Given text —

====

# Equipment question



## homesteadpastor (Jan 27, 2014)

I'm looking to get into beekeeping and am putting pen to paper trying to figure out what I'll need for the first year, costs, where to get equipment from, etc. I've seen a number of people offering good companies to shop from but in looking through websites there are several options to choose from.

What is the most standard or commonly used hive size? I believe I want a 10 frame hive but there are different sizes and I want the most commonly used size. I'm also a little confused, I'm assuming a hive is the same as a brood box so if I'm right I would need two hives stacked with at least one super right?

Can someone post a first year list of equipment with ballpark figures so I can see roughly what is needed and the cost involved? That would help out a bunch. Thanks.


----------



## gibbsgirl (May 1, 2013)

i think you might need to tell people how much you want to diy vs buy ready made.

====

Stored data entries —
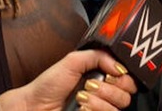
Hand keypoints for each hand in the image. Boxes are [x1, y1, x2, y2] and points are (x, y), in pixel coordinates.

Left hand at [0, 49, 136, 110]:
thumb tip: (119, 66)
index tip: (111, 74)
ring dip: (98, 100)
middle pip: (127, 94)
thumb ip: (98, 55)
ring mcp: (99, 109)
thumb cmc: (49, 85)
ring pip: (117, 107)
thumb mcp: (73, 60)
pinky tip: (81, 107)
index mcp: (101, 77)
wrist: (34, 106)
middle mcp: (103, 95)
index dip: (122, 77)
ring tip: (81, 97)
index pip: (127, 79)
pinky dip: (93, 109)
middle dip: (108, 88)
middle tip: (90, 85)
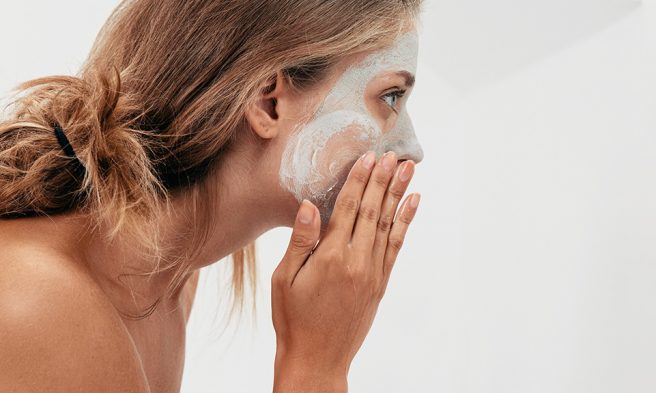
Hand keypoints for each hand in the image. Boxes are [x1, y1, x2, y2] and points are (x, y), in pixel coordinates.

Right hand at [271, 151, 419, 391]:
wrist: (317, 358)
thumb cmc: (293, 319)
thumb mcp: (284, 279)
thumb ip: (300, 241)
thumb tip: (307, 206)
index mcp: (330, 257)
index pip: (347, 209)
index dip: (358, 181)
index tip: (368, 158)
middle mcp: (357, 262)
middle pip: (372, 211)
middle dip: (382, 181)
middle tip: (393, 154)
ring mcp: (372, 273)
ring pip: (388, 225)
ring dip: (398, 194)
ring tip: (408, 169)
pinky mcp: (380, 284)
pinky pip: (396, 246)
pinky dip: (405, 223)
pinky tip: (412, 204)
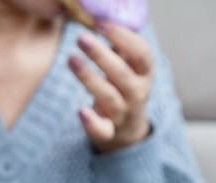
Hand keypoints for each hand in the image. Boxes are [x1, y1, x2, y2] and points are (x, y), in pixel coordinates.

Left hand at [68, 22, 152, 152]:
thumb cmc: (122, 86)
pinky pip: (103, 130)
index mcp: (144, 73)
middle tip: (81, 38)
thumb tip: (99, 16)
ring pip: (109, 98)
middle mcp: (137, 93)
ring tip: (71, 59)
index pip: (140, 54)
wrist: (128, 128)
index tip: (100, 24)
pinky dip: (92, 123)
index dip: (123, 37)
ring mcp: (123, 114)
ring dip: (90, 78)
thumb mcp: (127, 65)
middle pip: (122, 74)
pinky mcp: (109, 132)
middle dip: (102, 55)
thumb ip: (119, 46)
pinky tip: (81, 110)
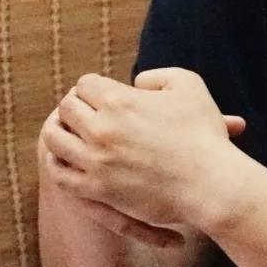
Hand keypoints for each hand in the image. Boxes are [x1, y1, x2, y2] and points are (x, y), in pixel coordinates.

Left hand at [39, 68, 246, 238]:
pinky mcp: (98, 190)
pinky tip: (65, 161)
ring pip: (56, 139)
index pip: (85, 84)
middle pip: (67, 108)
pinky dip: (58, 164)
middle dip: (76, 106)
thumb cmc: (203, 133)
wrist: (210, 183)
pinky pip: (62, 175)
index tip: (101, 95)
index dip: (93, 87)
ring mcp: (97, 161)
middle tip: (85, 112)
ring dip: (60, 131)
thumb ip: (156, 76)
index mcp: (119, 99)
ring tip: (66, 132)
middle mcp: (102, 128)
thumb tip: (134, 85)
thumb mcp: (188, 84)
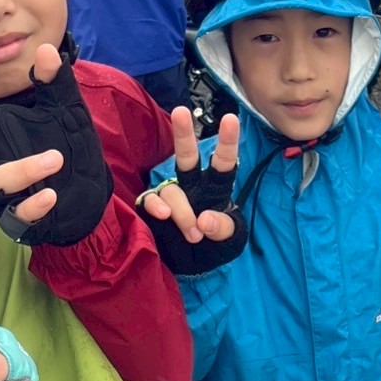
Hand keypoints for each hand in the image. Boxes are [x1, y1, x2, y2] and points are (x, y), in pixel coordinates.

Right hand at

====

In the equipment thread, how many frames does homesteadpastor believe the hive should have?

Finished task — Ten frames.